Task statement - Going through the data below, tally every line where the string "named" occurs, then give only the tally.
Data excerpts section start
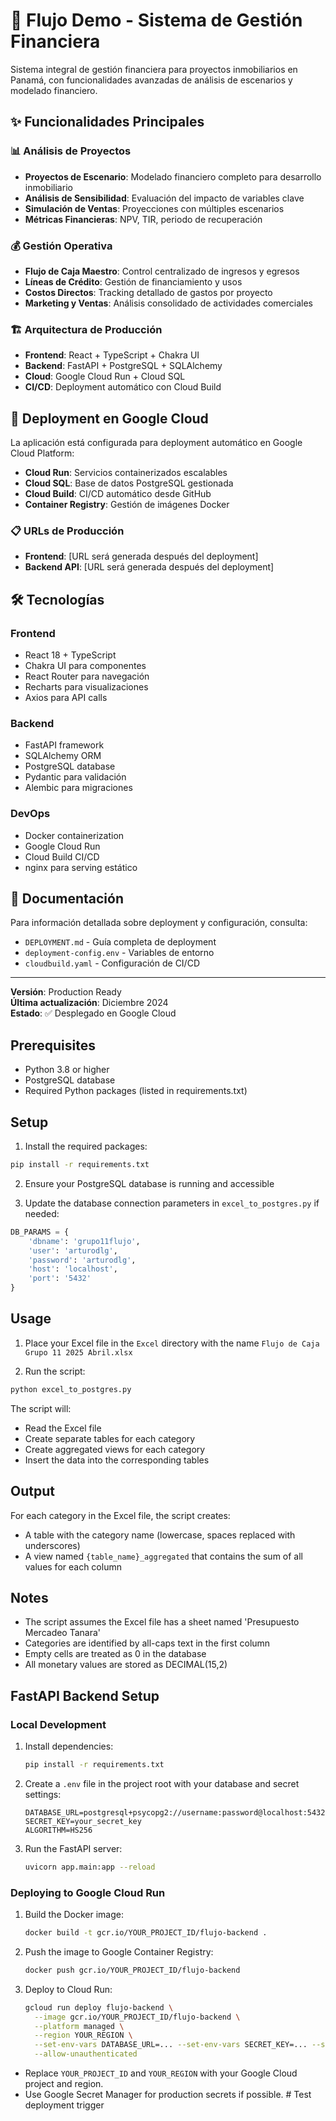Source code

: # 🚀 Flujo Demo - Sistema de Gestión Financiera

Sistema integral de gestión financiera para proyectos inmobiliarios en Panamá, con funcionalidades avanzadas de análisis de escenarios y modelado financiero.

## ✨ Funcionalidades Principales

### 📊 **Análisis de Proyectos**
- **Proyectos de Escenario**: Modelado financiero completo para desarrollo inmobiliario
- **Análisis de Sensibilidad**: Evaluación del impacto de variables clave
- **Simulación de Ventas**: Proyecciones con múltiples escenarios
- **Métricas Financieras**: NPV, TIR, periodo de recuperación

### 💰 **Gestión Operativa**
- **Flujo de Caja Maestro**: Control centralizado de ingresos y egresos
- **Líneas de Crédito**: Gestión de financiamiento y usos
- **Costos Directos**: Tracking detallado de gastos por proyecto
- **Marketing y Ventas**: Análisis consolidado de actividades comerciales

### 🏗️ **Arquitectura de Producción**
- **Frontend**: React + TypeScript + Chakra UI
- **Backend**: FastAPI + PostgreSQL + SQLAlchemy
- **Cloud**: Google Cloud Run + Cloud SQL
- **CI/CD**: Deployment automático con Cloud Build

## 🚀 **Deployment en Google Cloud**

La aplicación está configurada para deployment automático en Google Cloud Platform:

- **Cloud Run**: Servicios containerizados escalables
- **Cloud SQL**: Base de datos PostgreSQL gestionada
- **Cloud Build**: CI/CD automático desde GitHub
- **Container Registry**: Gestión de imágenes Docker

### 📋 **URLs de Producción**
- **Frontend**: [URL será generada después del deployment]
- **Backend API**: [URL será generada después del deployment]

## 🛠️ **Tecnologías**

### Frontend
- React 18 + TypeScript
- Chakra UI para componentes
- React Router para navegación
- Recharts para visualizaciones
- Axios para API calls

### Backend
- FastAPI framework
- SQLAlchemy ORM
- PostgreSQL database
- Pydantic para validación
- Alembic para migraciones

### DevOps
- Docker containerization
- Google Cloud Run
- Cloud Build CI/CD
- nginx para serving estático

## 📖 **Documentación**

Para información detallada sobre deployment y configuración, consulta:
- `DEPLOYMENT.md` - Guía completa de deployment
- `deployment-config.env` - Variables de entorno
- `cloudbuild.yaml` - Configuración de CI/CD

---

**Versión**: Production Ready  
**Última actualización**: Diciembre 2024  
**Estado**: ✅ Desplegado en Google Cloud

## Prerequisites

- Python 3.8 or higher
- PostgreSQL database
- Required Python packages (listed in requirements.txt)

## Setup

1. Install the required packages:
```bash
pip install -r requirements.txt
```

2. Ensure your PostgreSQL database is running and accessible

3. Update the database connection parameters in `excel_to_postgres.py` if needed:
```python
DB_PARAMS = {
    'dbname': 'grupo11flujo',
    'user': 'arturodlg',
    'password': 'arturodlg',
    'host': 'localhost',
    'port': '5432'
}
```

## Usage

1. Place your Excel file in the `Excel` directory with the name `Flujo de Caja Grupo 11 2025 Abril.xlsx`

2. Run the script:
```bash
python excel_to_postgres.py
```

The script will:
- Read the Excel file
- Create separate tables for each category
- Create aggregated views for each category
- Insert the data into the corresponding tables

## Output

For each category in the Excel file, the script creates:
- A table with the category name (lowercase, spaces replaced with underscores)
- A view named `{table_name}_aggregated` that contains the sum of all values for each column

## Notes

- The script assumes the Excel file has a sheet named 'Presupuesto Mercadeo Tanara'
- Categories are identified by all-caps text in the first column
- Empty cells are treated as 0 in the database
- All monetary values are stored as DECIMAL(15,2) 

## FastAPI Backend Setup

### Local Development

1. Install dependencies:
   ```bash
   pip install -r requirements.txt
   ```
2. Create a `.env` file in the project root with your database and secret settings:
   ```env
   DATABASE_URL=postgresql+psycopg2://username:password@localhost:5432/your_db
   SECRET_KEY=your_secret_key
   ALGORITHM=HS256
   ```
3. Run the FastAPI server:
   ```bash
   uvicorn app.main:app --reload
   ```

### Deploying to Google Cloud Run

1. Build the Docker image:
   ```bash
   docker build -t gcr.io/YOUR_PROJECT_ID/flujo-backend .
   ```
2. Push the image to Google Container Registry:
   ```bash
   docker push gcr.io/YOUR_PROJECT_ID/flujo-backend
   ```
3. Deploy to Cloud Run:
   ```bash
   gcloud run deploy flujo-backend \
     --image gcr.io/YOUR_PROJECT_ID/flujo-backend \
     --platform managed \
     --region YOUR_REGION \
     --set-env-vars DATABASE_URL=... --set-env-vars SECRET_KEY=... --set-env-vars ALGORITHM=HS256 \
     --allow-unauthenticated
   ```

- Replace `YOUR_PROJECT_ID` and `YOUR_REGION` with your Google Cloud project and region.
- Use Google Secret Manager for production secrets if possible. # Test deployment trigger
Data excerpts section end
Exercise response - 2